El pendulazo

ABC 25/06/14
IGNACIO CAMACHO

· El brusco fracaso español en el Mundial preludia un retorno pendular desde la euforia colectiva a la rutina derrotista

Lo peor del fracaso español en el Mundial no ha sido tanto el desplome de un equipo periclitado en su esplendor sino el peligro de un retorno colectivo a la rutina derrotista. Durante el ciclo triunfal, muy largo para los volátiles parámetros actuales del fútbol, la selección actuó como un catalizador de la autoestima perdida en los momentos más delicados de la crisis, cuando la recesión circulaba a doscientos parados por hora y el país entero tenía la sensación de irse por el sumidero de la Historia. La aventura victoriosa del tikitaka no creó más empleo ni arregló ningún problema estructural pero ofreció un asidero de alegría, de evasiva felicidad, a una sociedad destruida por la desesperanza. Después de una larga, recurrente secuencia de decepciones que parecían marcar los cuartos de final como una sombría unidad de destino, los españoles «éramos» campeones del mundo, o así teníamos derecho a sentirnos en el circuito universal de la pasión futbolera. Un modelo de imitación, un objeto de envidia, un motivo de orgullo.

Aunque esa prestancia hegemónica no podía durar toda la vida cabía esperar un declinar suave, un descenso templado que mantuviese la tensión competitiva en un rango aceptable; lo justo para sostener durante cierto tiempo, a la espera de la inevitable renovación generacional, un sentimiento de pertenencia a la élite. El brusco desplome de Brasil ha sido en cambio un batacazo en picado desde la gloria a la nada, un desastre a la altura del heroísmo anterior que ha dejado en la opinión pública la sensación de un pendulazo mortal. Y si bien el descalabro ha merecido una indiscutible piedad fruto del agradecimiento parece imposible eludir la atmósfera taciturna que preludia un retorno de la euforia al pesimismo, a la maldición histórica de los regresos prematuros, a la melancolía de las expectativas frustradas. El ingrato despertar de un sueño, la desapacible aspereza de los desengaños.

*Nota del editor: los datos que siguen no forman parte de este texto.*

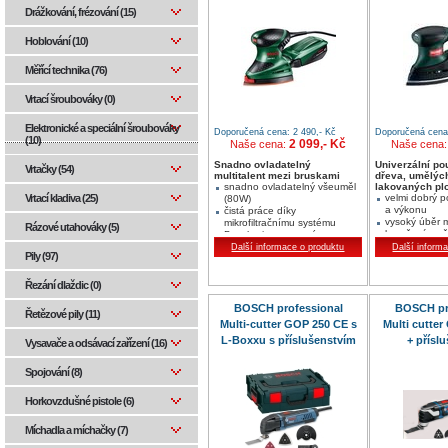
Drážkování, frézování (15)
Hoblování (10)
Měřící technika (76)
Vrtací šroubováky (0)
Elektronické a speciální šroubováky
Doporučená cena: 2 490,- Kč
Doporučená cena:
(10)
2 099,- Kč
Naše cena:
Naše cena
Snadno ovladatelný
Univerzální pou
Vrtačky (54)
multitalent mezi bruskami
dřeva, umělýc
snadno ovladatelný všeuměl
lakovaných pl
Vrtací kladiva (25)
velmi dobrý 
(80W)
a výkonu
čistá práce díky
vysoký úběr m
mikrofiltračnímu systému
Rázové utahováky (5)
broušení mož
Bosch - integrované
nejzazších r
odsávání
Další informace o produktu
Další inform
Pily (97)
suchý zip pro výměnu
brusných papírů
Řezání dlaždic (0)
BOSCH professional
BOSCH pr
Řetězové pily (11)
Multi-cutter GOP 250 CE s
Multi cutte
L-Boxxu s příslušenstvím
+ příslu
Vysavače a odsávací zařízení (16)
Spojování (8)
Horkovzdušné pistole (6)
Míchadla a míchačky (7)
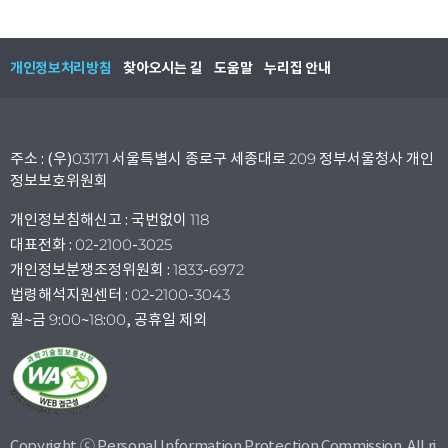
개인정보처리방침
찾아오시는 길
도움말
누리집 안내
주소 : (우)03171 서울특별시 종로구 세종대로 209 정부서울청사 개인
정보보호위원회
개인정보침해신고 : 국번없이 118
대표전화 : 02-2100-3025
개인정보분쟁조정위원회 : 1833-6972
법령해석지원센터 : 02-2100-3043
월~금 9:00~18:00, 공휴일 제외
Copyright ⓒ Personal Information Protection Commission. All ri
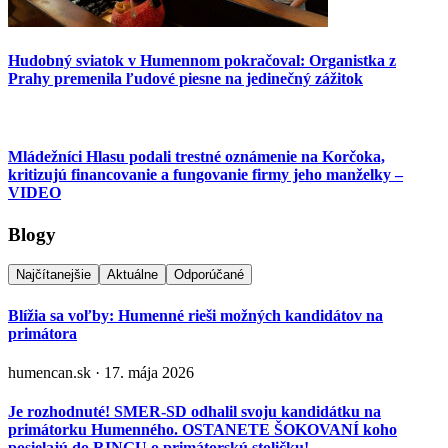
Hudobný sviatok v Humennom pokračoval: Organistka z
Prahy premenila ľudové piesne na jedinečný zážitok
Mládežníci Hlasu podali trestné oznámenie na Korčoka,
kritizujú financovanie a fungovanie firmy jeho manželky –
VIDEO
Blogy
Najčítanejšie
Aktuálne
Odporúčané
Blížia sa voľby: Humenné rieši možných kandidátov na
primátora
humencan.sk · 17. mája 2026
Je rozhodnuté! SMER-SD odhalil svoju kandidátku na
primátorku Humenného. OSTANETE ŠOKOVANÍ koho
posielajú do RINGU o primátorskú stoličku!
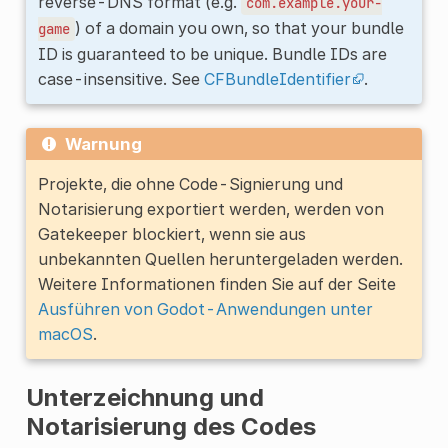
reverse-DNS format (e.g.
com.example.your-
) of a domain you own, so that your bundle
game
ID is guaranteed to be unique. Bundle IDs are
case-insensitive. See
CFBundleIdentifier
.
Warnung
Projekte, die ohne Code-Signierung und
Notarisierung exportiert werden, werden von
Gatekeeper blockiert, wenn sie aus
unbekannten Quellen heruntergeladen werden.
Weitere Informationen finden Sie auf der Seite
Ausführen von Godot-Anwendungen unter
macOS
.
Unterzeichnung und
Notarisierung des Codes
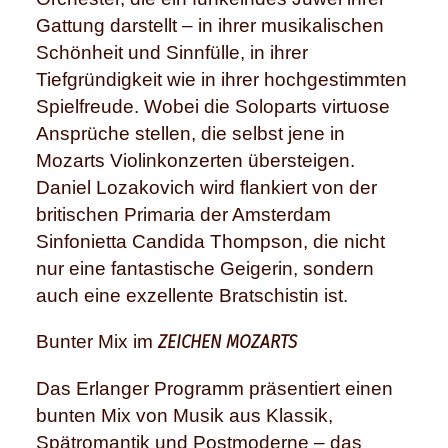
Gattung darstellt – in ihrer musikalischen
Schönheit und Sinnfülle, in ihrer
Tiefgründigkeit wie in ihrer hochgestimmten
Spielfreude. Wobei die Soloparts virtuose
Ansprüche stellen, die selbst jene in
Mozarts Violinkonzerten übersteigen.
Daniel Lozakovich wird flankiert von der
britischen Primaria der Amsterdam
Sinfonietta Candida Thompson, die nicht
nur eine fantastische Geigerin, sondern
auch eine exzellente Bratschistin ist.
ZEICHEN MOZARTS
Bunter Mix im
Das Erlanger Programm präsentiert einen
bunten Mix von Musik aus Klassik,
Spätromantik und Postmoderne – das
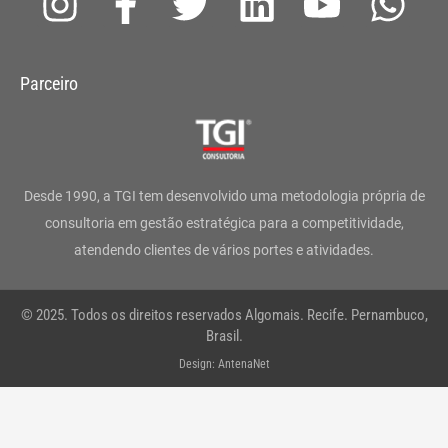
I
F
T
L
Y
W
n
a
w
i
o
h
s
c
i
n
u
a
Parceiro
t
e
t
k
t
t
a
b
t
e
u
s
g
o
e
d
b
a
Desde 1990, a TGI tem desenvolvido uma metodologia própria de
r
o
r
i
e
p
consultoria em gestão estratégica para a competitividade,
atendendo clientes de vários portes e atividades.
a
k
n
p
m
-
© 2025. Todos os direitos reservados Algomais. Recife. Pernambuco,
f
Brasil.
Design: AntenaNet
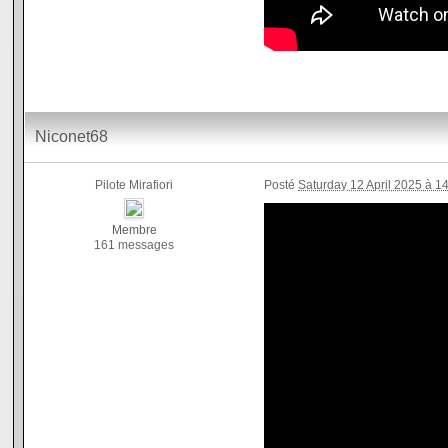
Niconet68
Pilote Mirafiori
Posté
Saturday 12 April 2025 à 1
Membre
161 messages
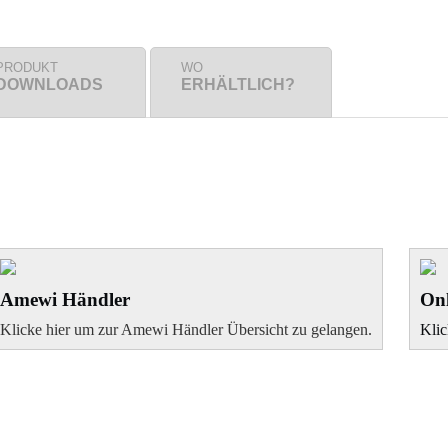
PRODUKT
WO
DOWNLOADS
ERHÄLTLICH?
Amewi Händler
Onl
Klicke hier um zur Amewi Händler Übersicht zu gelangen.
Klic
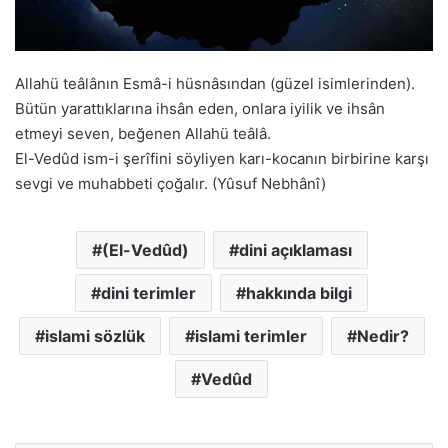
Allahü teâlânın Esmâ-i hüsnâsından (güzel isimlerinden).
Bütün yarattıklarına ihsân eden, onlara iyilik ve ihsân
etmeyi seven, beğenen Allahü teâlâ.
El-Vedûd ism-i şerîfini söyliyen karı-kocanın birbirine karşı
sevgi ve muhabbeti çoğalır. (Yûsuf Nebhânî)
(El-Vedûd)
dini açıklaması
dini terimler
hakkında bilgi
islami sözlük
islami terimler
Nedir?
Vedûd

El fútbol tiene entre sus muchos poderes sentimentales el de establecer en parte la temperatura moral de los pueblos. El éxito de España sostenía una cohesión emocional que de repente se ha quebrado en medio de una perplejidad desalentada; si al menos hubiésemos llegado a las semifinales. Hasta Del Bosque, paradigma de liderazgo tranquilo, aparece ahora como un hombre apesadumbrado, inmovilista, desgastado. El desmoronamiento del equipo ha provocado un decadentismo quevedesco; justo cuando el país empieza a levantar cabeza asoma en el plano intangible de las emociones colectivas la desmoralizadora perspectiva de volver a empujar la piedra de Sísifo. Dicen los expertos que la hostelería, principal beneficiaria de la socialización futbolera, ha perdido millones con esta caída. Pero no hay modo de medir la frustración silenciosa de una sociedad a la que se le caen de golpe los héroes recién proclamados y los mitos recién construidos.